**EXERCISE DIRECTIONS:**
Reproduce every line of the listing below verbatim, omitting the pictures.

**DATA ENTRIES:**
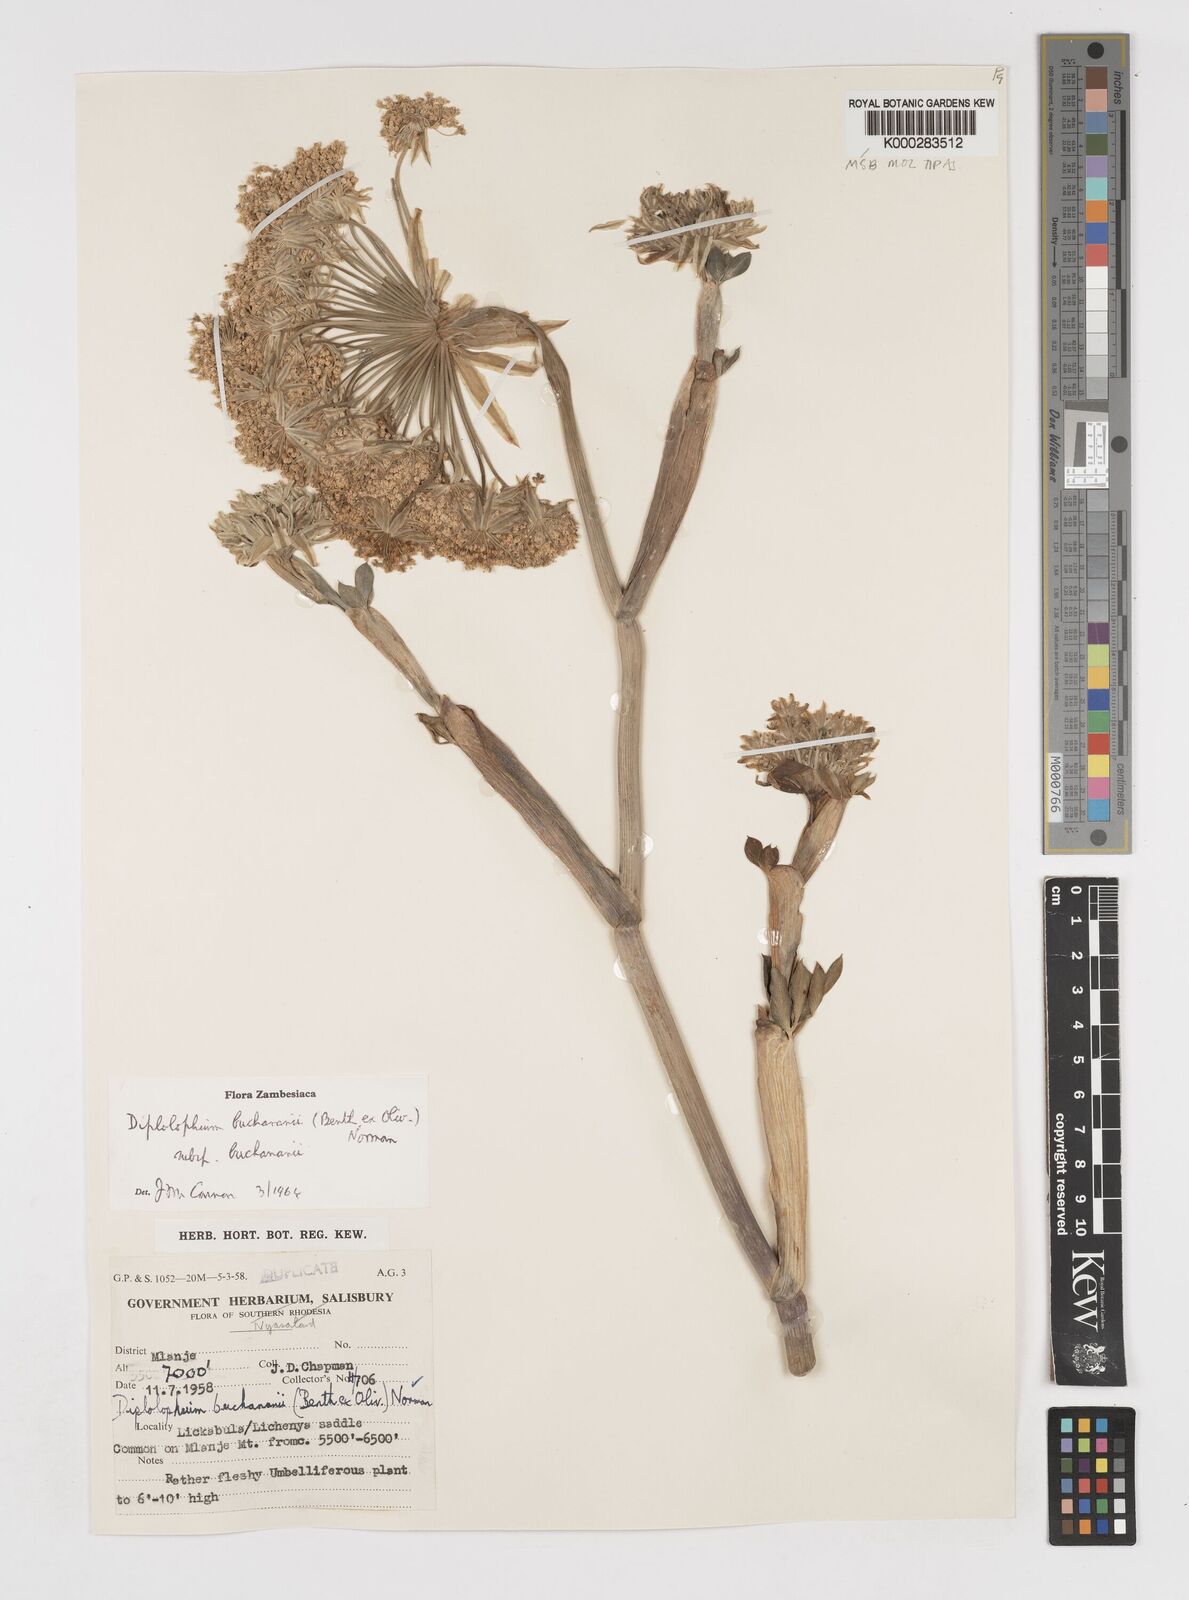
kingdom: Plantae
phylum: Tracheophyta
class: Magnoliopsida
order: Apiales
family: Apiaceae
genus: Diplolophium
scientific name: Diplolophium buchananii
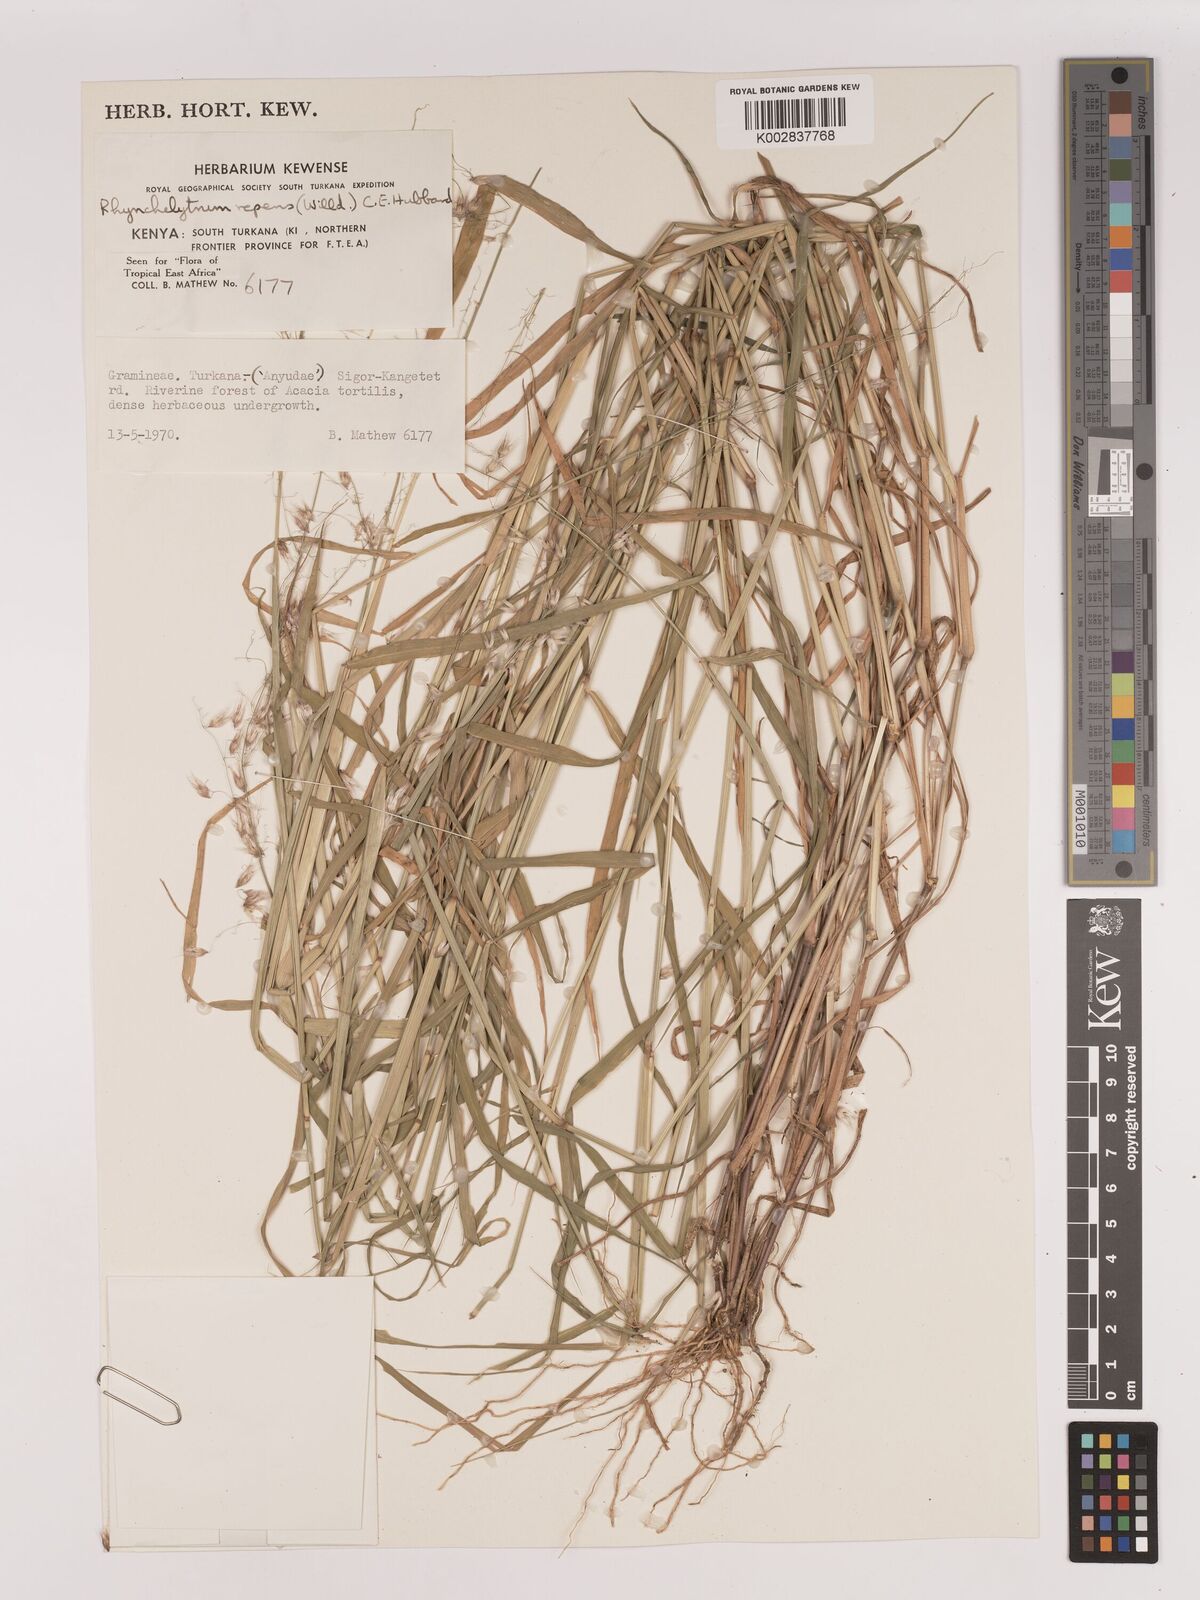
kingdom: Plantae
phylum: Tracheophyta
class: Liliopsida
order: Poales
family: Poaceae
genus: Melinis
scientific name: Melinis repens
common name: Rose natal grass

**SOLVED EXERCISE:**
kingdom: Plantae
phylum: Tracheophyta
class: Magnoliopsida
order: Apiales
family: Apiaceae
genus: Diplolophium
scientific name: Diplolophium buchananii
kingdom: Plantae
phylum: Tracheophyta
class: Liliopsida
order: Poales
family: Poaceae
genus: Melinis
scientific name: Melinis repens
common name: Rose natal grass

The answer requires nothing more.